--- BEGIN PROVIDED PASSAGE ---
TODD: The aftermath of midterm elections is also when the Iraq Study Group, a bipartisan panel led by former secretary of state James Baker, is due to present its report on what needs to be done in Iraq. If Baker's team recommends a completely new course, analysts say, GOP defections could accelerate -- Lou.

DOBBS: Brian Todd reporting from Washington.

Many Republicans, of course, remain firmly loyal to President Bush and his conduct of this war. Today, President Bush campaigned for two leading Republicans who face difficult re-election battles.

First, President Bush stumped for Congressman Don Sherwood in Pennsylvania. He has acknowledged having a five-year extramarital affair. Congressman Sherwood is in danger of losing what had been one of the safest congressional seats in the country.

And tonight President Bush is campaigning for another beleaguered member of Congress, Senator George Allen in Virginia. Senator Allen faces strong criticism for his remarks that many people consider to be racially insensitive.

Turning to another major challenge for the Bush administration tonight, the nuclear confrontation with communist North Korea and the possibility that Pyongyang will test a second, perhaps a third nuclear weapon.

Secretary of State Condoleezza Rice today offered North Korea an opportunity to end this crisis through negotiation. Secretary Rice made her offer after meeting with South Korean president Roh in the South Korean capital of Seoul.
--- END PROVIDED PASSAGE ---
--- BEGIN DATASET EXCERPT ---
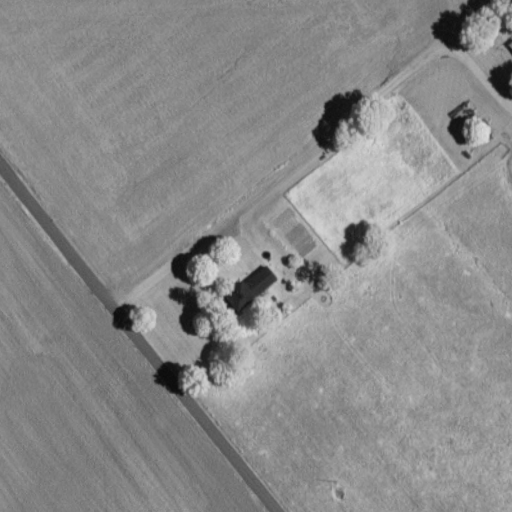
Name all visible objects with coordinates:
--- END DATASET EXCERPT ---
WHAT IS REQUIRED ▸ According to the news transcript, in which city did Secretary Rice meet with South Korean president Roh? Rely solely on the news transcript, not on the material, for what comes next.

WRITTEN REPLY ▸ Seoul, the South Korean capital.